All of us, except Buzz and Moocher screamed and ran from the porch!
I hesitated in my bounding down the steps, turned back toward the porch, and saw Buzz in Mr. Williams' arms, sobbing his heart out! Stopping, I overheard him say,
"Grandpa Willy, I thought you died! You're the closest person I ever had I could call Grandpa!"
His announcement brought me to a screeching halt!
"I'm so sorry I frightened you, my dear boy! I love you as much as a grandson and you know that! I fear I fell asleep and didn't hear you come up on the porch."
"I called your name a couple of times," explained a much relieved Buzz, still sobbing lightly.
"I'm certain you did," Mr. Williams said apologetically, "but Lou Thompson brought me a bottle of my favorite wine and I had a glass of it. Put me to sleep, it did!"
Mr. Williams continued to rock Buzz back and forth, holding him close, comforting him, assuring him all was well, and he wasn't dead; a little hard of hearing, but not dead.
The rest of us slowly drifted back up on the porch, bade Mr. Williams a Happy All Hallows Eve, and left Buzz and Moocher with him.
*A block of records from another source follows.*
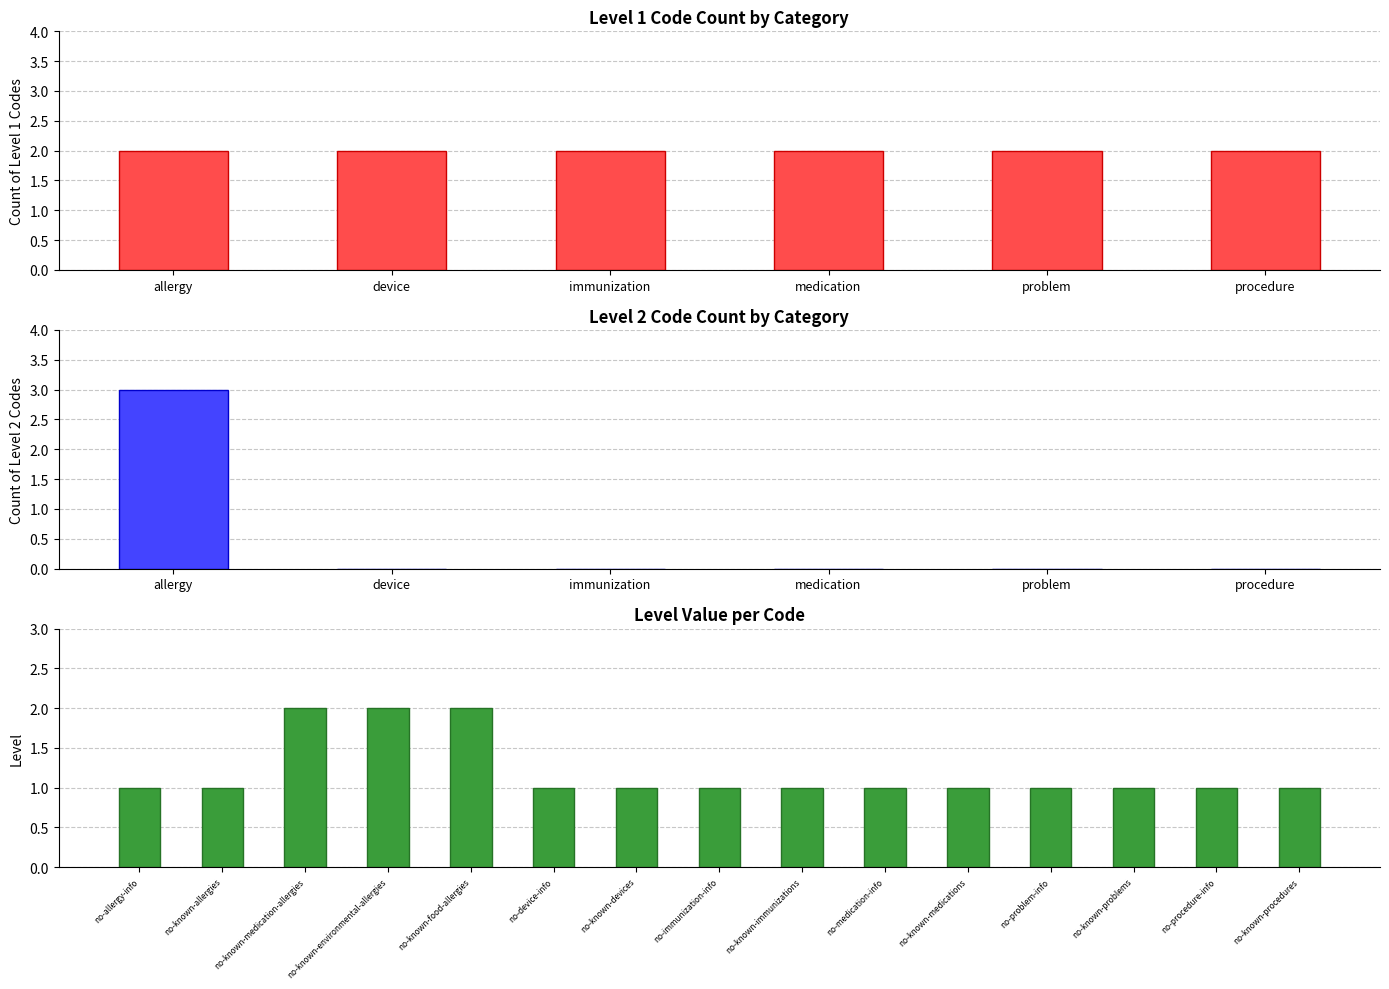

At which label is the value closest to 1?

no-allergy-info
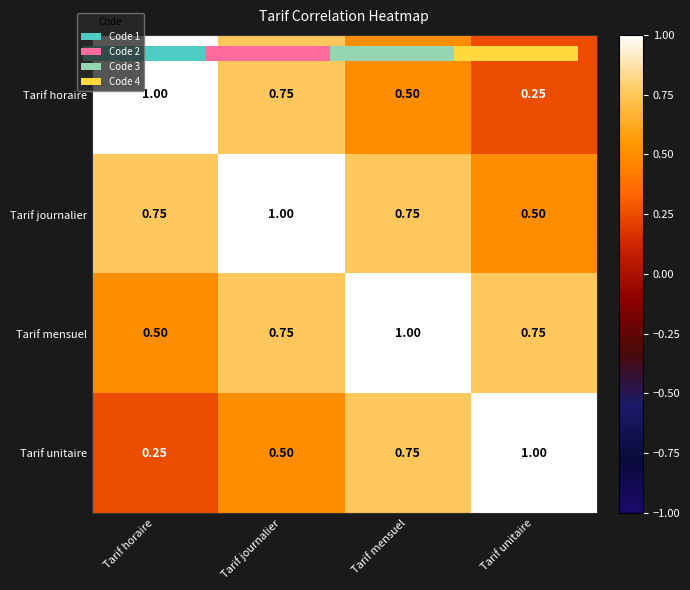

Is the value of Tarif mensuel at Tarif unitaire greater than the value of Tarif unitaire at Tarif unitaire?

No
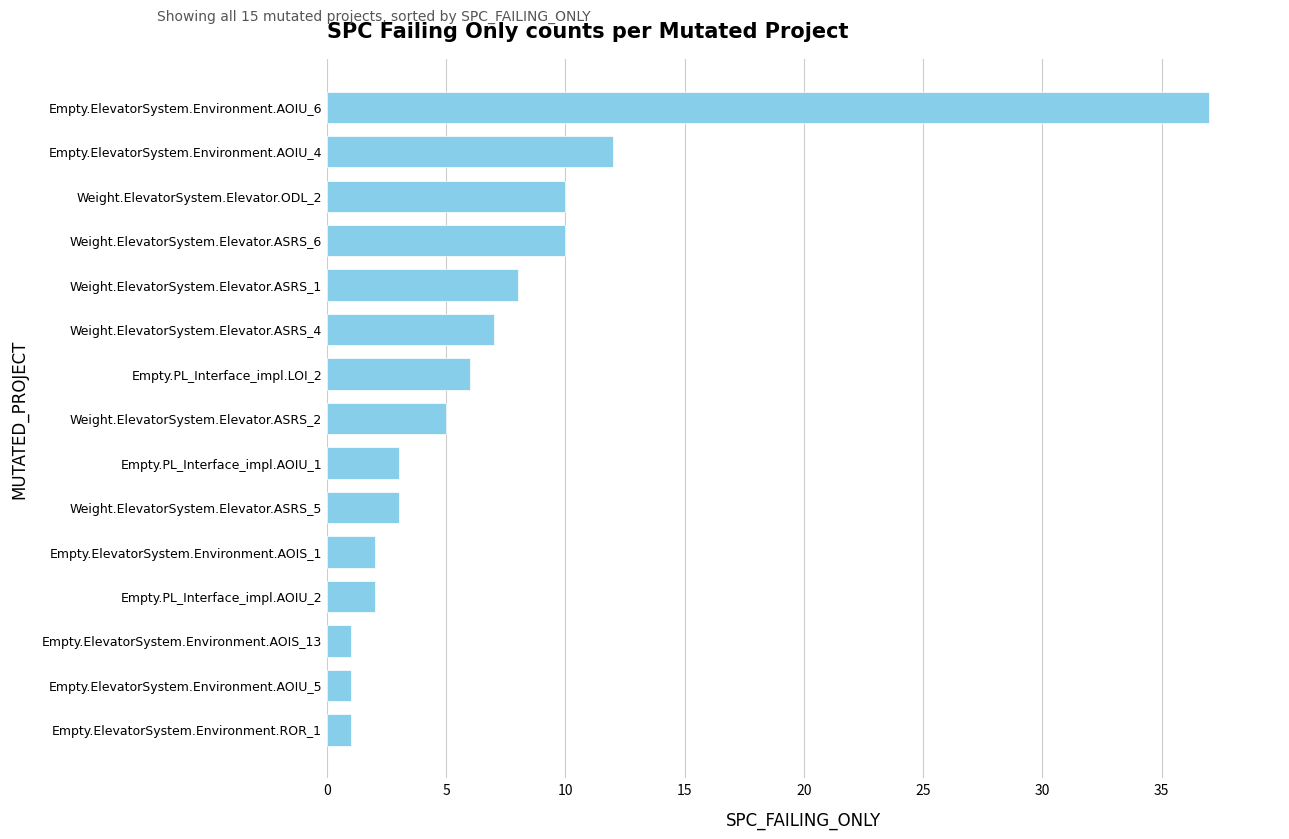

Reading top to bottom, what are all the values shown in this chart?

37	12	10	10	8	7	6	5	3	3	2	2	1	1	1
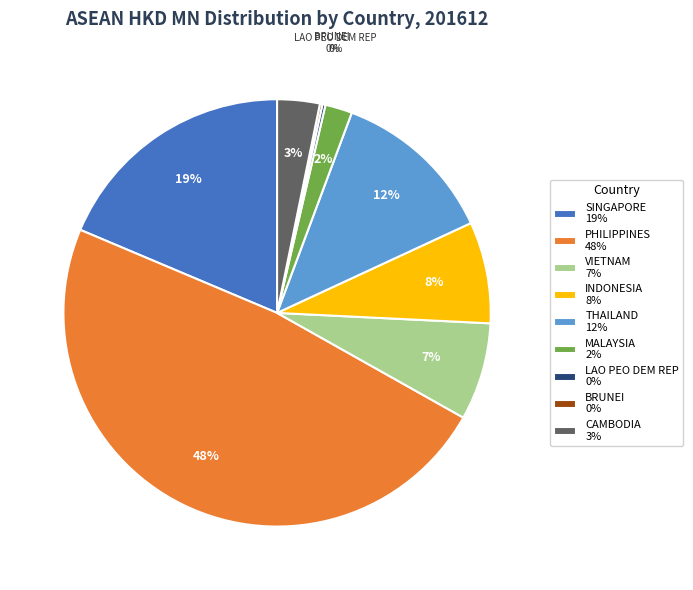

To the nearest percent, what is the average slice percentage?

11%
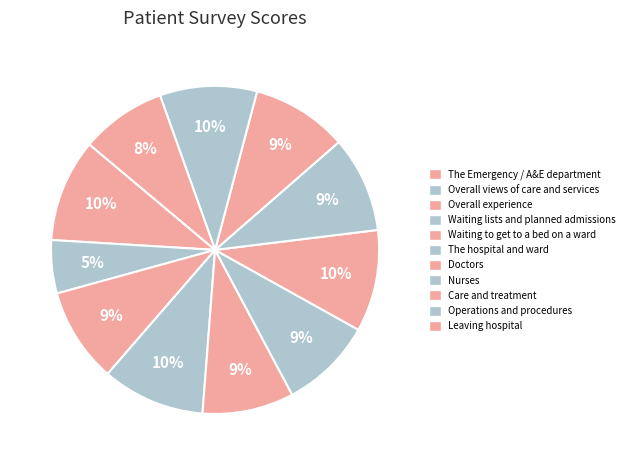

Rank the categories by value from lowest to highest.

Overall views of care and services, Leaving hospital, Waiting to get to a bed on a ward, The hospital and ward, Overall experience, Nurses, Care and treatment, Operations and procedures, Doctors, The Emergency / A&E department, Waiting lists and planned admissions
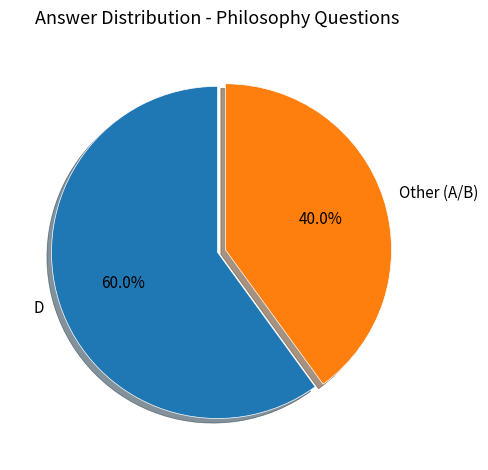

Between Other (A/B) and D, which is larger?

D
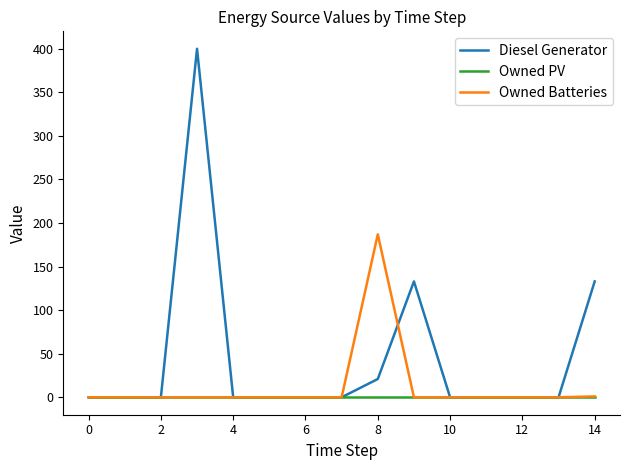

What are all the series names shown in the legend?

Diesel Generator, Owned PV, Owned Batteries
Mr. Williams did pass on a couple years after we all graduated from high school. It was his wish to see Buzz receive a high school diploma, something he'd never received. He suffered a heart attack one evening, and died later that night with Buzz at his bedside.
His home and property, along with all his possessions were bequeathed to Steve (Buzz) Carlson, his "grandson of his heart."